Ninth, those short-termers who desire to return long-term immediately (within the next six months) now have fire in their belly. They can speak articulately and with passion. They have the war stories and the video footage. They now don't mind so much raising support, and others view them as returning veterans, not untried rookies. They can now go to other churches to raise support and can raise it relatively easily. Your church can now reduce the monthly allotment you were giving them, since other support is coming in - put the unneeded funds back into your "starter fund" for next year's short-termers. I have never seen a situation in over 25 years where a church, following this plan, gave more monthly support to long-termers than was given to them as short-termers.

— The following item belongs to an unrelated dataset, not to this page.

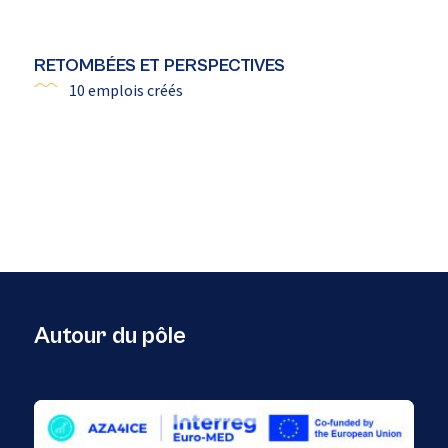
RETOMBÉES ET PERSPECTIVES
10 emplois créés
Autour du pôle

Tenth, about half of your short-termers will not go back long-term; about a fourth will go back long-term, but not immediately; and about a fourth will go back long-term immediately. You will be able to use most of the funds from last year's short-term account to send out new candidates next year. You may need to add $5,000 or $10,000 more each year, but not much (this could be viewed as your budget's inflation-adjusted 5% annual increase). Every year those same funds are there to keep your church's missions vision expanding and maturing.

In conclusion, in this paradigm synthesis, the short-term missionary, the cornerstone-feature of the missions-as-project approach, becomes the single greatest driving force in mobilizing the local church for world missions. At the same time, the short-termer stream becomes the single greatest conduit for flooding the world with field-tested, strategic thinking, and adequately supported long-term missionaries, the hallmark of the missions-as-process approach. Don't allow your church to become artificially polarized by one valid approach alone. Use them both in tandem, minimizing the limitations of both by maximizing the strengths of both. That way your church can stay missiologically conservative and still be methodologically progressive. The future of the role of American churches in the cause of world missions in the 21st century is bright if short-termers are viewed with these bifocal lenses.

Dr. Monroe Brewer has served as the Global Ministries Pastor at Crystal Evangelical Free Church in New Hope, Minnesota since 1994. He is also adjunct professor at Trinity Evangelical Divinity School, and the academic dean for the Center of Biblical Training at Crystal Free Church. He has taught at 11 Bible colleges and seminaries, traveled to over 100 countries and has a doctorate in missiology and adult education.